* **PROBLEM SET**:
1. In the WTO statement, give the stretch from "This effort will" through "appropriate WTO bodies." again, replacing "donor countries" with "donor nations".
2. List every organization that the WTO statement names by an abbreviation.

* **EXTRACT**:
▬▬▬▬▬▬▬▬▬▬

    I would like to highlight two concepts in this connection: transparency and cooperation.

    Against this background of readjustment and restructuring resulting from the establishment of the WTO, it is our particular responsibility to develop a much more flexible approach and to place the implementation dimension in its historical context.

    While this process requires strengthening, it should in no way divert our attention from, or cause us to underestimate, the difficulties inherent in globalization of the world economy.

    With that in mind, Tunisia has decided to push ahead and continue implementing its commitments, taking all the necessary steps to become a full member of the multilateral trade system and to support all appropriate initiatives aimed at strengthening and consolidating that system.

    Although the implementation of these commitments has not posed any particular problem for my country, whose economic foundations are now ready for the integration of the agreements into its economic and legal system, the fact remains that any effort to increase the pace of the liberalization and globalization movement could have a disruptive effect on the development programmes that have been decided upon and make it more difficult and challenging to implement our commitments in an appropriate environment and as planned.

    Consequently, we think that in reviewing the WTO's work programme, due attention should be paid both to the need to ensure adequate participation of the developing countries, particularly the African countries, in the Organization's work, and to the necessity of enabling the WTO to face the challenges of the future.

    Let me also underscore our expectations, as an African country, with respect to technical assistance. In October 1994, we met at ministerial level in Tunis, where we assessed the results of the Uruguay Round and identified our needs in that respect. We welcome the commitment by the WTO, UNCTAD and the ITC to cooperate in ensuring improved aid for our countries.

    This effort will require increased involvement of the donor countries and organizations in mobilizing the resources needed to implement the programme and thus ensure the full and successful integration of the African countries into the global economy.

    I would also like to stress that we attach great importance to the implementation of the Decision on Measures concerning the Possible Negative Effects of the Reform Programme on Least Developed and Net Food-Importing Developing Countries. We do not want to start a discussion on the factors and reasons leading to the adjustment of the price of certain foodstuffs; suffice it to say to say that we are awaiting the application of the recommendations adopted in that respect by the appropriate WTO bodies.

    As regards plans for the future I would like to insist, without prejudice to the interests of individual countries or to any decision that might be reached on the subject, on the virtues of rational dialogue and the advantages of mutual consultation.

    With respect to the items in the Declaration that did not meet with the agreement of all delegations, we are aware of the difficulties and the considerations underlying the reluctance and the concern that has been expressed. Our chief aim is to try to ensure, however slight our chances of success, that we will be able to continue our discussions and our work on the basis of the rule of consensus, which is essential to the future of our Organization.

    Aware of the complexity and sensitivity of certain issues which some Members are trying to include in the future programme of the WTO, Tunisia is in favour of initiating any process that will enable us to deepen our discussions, to prepare ourselves sufficiently in advance and to take account of the legitimate concerns of the developing countries, in particular the African countries.

    I would like to conclude my statement by underscoring the need to facilitate the admission to our Organization of new countries as a means of confirming its universal character and of allowing those countries to participate fully in the liberalization and development of international trade.
▬▬▬▬▬▬▬▬▬▬
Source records
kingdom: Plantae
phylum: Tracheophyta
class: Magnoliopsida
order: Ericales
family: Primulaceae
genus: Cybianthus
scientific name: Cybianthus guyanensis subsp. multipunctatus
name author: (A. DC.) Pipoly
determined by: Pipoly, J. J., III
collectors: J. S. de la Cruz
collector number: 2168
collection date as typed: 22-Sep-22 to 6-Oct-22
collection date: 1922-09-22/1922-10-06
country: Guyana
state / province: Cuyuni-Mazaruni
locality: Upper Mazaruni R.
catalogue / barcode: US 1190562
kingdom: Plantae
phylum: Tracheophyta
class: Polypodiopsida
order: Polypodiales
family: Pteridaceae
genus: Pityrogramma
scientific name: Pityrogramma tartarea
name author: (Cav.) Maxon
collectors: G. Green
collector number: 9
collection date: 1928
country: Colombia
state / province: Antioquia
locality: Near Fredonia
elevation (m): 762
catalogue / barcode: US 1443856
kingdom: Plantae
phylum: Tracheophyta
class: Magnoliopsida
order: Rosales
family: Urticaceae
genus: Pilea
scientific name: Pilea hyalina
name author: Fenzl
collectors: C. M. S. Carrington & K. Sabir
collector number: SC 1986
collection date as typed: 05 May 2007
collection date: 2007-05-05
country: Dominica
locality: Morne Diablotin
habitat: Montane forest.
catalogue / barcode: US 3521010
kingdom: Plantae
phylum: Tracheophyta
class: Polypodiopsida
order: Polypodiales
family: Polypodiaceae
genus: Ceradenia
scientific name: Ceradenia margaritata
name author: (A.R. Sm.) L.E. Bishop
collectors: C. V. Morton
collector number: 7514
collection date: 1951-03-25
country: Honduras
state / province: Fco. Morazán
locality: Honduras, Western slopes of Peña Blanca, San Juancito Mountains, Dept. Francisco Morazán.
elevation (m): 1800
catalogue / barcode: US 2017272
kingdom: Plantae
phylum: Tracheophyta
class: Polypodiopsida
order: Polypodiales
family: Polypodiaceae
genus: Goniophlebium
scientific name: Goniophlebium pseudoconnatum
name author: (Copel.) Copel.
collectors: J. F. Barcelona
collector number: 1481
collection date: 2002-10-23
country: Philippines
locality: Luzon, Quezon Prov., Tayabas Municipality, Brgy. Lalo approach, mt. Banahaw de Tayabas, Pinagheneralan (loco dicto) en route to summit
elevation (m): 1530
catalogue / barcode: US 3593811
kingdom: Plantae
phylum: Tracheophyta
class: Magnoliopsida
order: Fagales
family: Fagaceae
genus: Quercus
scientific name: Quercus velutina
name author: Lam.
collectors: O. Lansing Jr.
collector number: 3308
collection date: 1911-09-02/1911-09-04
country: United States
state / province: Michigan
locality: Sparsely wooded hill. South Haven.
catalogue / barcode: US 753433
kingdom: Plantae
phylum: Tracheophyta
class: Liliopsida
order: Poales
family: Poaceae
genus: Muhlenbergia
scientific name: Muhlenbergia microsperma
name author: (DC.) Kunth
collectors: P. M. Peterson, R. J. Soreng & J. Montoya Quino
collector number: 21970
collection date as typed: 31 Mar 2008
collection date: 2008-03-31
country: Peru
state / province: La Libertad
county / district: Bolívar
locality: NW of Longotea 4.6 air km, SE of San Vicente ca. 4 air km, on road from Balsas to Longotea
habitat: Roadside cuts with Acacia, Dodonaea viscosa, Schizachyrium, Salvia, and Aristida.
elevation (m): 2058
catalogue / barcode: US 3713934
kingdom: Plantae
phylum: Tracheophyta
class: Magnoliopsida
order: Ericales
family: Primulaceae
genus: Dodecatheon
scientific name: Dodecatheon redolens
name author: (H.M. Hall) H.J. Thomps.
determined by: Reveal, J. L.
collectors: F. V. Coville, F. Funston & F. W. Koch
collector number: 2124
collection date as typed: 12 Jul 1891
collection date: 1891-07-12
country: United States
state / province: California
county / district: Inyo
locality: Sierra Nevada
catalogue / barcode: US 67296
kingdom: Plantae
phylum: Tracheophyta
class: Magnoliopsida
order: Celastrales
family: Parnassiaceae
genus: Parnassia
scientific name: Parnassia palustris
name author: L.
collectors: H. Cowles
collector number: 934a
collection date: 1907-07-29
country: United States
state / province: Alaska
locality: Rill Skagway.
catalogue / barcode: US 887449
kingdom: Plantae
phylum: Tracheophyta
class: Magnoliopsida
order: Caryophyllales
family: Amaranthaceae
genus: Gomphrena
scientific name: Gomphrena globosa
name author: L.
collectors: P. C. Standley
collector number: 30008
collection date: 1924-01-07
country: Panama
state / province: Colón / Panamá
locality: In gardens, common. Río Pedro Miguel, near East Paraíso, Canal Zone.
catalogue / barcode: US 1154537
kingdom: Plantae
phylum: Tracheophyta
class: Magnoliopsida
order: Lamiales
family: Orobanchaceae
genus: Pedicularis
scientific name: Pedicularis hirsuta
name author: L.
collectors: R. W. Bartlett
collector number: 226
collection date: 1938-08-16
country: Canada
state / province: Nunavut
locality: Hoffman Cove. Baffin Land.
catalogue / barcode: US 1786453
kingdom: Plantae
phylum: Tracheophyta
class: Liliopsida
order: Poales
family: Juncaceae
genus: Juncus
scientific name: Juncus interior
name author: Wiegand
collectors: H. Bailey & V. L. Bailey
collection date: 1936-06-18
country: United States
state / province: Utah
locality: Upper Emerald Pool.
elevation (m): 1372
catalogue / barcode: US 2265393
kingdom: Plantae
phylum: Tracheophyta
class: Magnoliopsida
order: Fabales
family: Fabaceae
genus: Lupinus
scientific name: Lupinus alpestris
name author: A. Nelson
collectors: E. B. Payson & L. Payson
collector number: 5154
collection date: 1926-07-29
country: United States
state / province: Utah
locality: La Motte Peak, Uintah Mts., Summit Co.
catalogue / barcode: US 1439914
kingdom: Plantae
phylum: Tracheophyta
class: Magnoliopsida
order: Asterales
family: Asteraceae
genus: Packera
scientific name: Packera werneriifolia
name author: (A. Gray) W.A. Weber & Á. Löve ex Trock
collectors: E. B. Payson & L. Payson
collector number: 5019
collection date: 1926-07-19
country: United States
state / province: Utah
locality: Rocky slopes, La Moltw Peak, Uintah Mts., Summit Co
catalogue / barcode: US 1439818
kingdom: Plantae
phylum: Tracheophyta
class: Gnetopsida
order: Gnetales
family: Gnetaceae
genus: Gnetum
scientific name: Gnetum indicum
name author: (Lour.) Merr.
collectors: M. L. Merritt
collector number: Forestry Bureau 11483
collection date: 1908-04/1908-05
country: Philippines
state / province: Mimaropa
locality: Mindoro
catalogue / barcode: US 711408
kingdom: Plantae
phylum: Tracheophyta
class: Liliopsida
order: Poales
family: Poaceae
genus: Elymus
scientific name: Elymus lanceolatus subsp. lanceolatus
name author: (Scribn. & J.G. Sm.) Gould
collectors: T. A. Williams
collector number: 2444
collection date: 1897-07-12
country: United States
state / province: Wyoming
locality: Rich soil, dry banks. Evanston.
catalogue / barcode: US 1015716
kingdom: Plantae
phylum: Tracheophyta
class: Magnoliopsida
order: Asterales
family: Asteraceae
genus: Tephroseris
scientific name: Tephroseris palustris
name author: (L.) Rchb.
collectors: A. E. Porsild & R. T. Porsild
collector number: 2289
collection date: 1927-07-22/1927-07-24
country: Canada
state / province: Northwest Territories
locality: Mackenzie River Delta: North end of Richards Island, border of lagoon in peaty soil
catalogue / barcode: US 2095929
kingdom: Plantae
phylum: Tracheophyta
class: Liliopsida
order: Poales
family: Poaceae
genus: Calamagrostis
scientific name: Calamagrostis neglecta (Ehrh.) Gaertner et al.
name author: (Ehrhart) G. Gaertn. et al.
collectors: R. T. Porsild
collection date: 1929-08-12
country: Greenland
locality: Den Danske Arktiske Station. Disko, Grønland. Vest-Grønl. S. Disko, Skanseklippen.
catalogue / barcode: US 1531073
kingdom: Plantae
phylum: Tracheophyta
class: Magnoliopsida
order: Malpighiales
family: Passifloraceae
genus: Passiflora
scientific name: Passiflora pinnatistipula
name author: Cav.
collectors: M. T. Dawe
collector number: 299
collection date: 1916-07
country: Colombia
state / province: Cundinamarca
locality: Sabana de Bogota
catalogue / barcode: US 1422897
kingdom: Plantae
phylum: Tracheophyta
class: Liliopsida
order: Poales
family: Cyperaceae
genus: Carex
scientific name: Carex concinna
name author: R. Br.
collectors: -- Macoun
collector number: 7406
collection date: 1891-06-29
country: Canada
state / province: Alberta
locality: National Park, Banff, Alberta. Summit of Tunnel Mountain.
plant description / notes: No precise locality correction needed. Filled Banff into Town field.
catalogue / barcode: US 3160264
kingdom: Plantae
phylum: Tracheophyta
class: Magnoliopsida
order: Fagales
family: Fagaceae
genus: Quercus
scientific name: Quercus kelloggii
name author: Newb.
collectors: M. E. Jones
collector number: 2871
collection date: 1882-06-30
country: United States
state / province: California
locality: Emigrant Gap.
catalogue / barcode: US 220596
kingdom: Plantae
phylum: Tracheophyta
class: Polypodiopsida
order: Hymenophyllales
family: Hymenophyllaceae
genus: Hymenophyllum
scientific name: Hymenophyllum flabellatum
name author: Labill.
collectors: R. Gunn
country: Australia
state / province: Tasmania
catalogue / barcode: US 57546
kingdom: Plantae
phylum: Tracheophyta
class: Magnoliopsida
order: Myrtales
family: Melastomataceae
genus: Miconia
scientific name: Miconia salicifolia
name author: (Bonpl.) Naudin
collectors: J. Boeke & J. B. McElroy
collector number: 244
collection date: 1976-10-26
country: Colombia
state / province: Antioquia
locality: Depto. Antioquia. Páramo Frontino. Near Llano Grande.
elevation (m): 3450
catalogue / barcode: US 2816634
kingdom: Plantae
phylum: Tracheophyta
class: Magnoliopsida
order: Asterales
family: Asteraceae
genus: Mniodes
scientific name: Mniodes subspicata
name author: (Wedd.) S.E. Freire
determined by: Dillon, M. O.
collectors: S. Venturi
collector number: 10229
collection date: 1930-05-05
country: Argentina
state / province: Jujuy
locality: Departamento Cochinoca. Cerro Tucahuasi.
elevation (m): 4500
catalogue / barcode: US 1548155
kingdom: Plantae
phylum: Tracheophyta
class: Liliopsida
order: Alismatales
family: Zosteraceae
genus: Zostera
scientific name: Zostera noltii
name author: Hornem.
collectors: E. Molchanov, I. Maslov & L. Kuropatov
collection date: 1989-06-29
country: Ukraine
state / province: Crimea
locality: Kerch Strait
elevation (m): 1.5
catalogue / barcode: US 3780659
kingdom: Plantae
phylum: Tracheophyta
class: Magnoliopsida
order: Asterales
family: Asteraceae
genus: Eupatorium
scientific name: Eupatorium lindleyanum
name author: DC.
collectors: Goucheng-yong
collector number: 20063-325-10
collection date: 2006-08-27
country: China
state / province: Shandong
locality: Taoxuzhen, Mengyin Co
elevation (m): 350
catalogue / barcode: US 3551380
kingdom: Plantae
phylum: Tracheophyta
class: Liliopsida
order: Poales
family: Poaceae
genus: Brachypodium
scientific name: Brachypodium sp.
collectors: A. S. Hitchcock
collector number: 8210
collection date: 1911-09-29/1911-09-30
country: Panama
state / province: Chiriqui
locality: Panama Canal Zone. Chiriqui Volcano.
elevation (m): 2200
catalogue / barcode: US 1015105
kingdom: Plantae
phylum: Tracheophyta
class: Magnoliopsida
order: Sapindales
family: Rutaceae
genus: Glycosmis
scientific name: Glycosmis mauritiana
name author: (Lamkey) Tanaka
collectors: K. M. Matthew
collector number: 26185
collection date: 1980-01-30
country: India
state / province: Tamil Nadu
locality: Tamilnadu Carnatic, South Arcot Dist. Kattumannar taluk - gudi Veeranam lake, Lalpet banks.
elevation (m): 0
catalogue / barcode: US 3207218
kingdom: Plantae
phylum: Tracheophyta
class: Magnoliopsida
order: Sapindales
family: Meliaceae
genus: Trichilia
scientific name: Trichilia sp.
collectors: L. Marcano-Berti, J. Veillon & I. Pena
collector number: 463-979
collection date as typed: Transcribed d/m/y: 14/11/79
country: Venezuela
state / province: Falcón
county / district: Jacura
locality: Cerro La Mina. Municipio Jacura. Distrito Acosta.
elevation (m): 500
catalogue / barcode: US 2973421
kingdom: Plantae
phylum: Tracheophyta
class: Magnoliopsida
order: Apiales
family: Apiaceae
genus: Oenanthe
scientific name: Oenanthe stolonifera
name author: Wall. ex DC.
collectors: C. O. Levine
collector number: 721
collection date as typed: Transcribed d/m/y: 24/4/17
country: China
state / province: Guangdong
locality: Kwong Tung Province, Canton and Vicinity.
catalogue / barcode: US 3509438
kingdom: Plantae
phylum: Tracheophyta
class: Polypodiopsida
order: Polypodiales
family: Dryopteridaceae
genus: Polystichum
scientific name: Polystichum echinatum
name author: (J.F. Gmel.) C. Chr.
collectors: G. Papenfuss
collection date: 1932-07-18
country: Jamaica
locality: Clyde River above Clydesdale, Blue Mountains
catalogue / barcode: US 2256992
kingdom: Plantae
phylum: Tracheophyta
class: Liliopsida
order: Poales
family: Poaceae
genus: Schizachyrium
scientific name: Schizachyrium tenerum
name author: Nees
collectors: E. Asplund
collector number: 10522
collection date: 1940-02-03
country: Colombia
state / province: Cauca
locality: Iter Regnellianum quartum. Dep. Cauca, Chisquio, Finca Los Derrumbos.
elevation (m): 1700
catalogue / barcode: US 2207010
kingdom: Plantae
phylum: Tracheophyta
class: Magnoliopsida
▬▬▬▬▬▬▬▬▬▬
* **YOUR RESPONSES**:
1.
This effort will require increased involvement of the donor nations and organizations in mobilizing the resources needed to implement the programme and thus ensure the full and successful integration of the African countries into the global economy.

    I would also like to stress that we attach great importance to the implementation of the Decision on Measures concerning the Possible Negative Effects of the Reform Programme on Least Developed and Net Food-Importing Developing Countries. We do not want to start a discussion on the factors and reasons leading to the adjustment of the price of certain foodstuffs; suffice it to say to say that we are awaiting the application of the recommendations adopted in that respect by the appropriate WTO bodies.

2. WTO, UNCTAD, ITC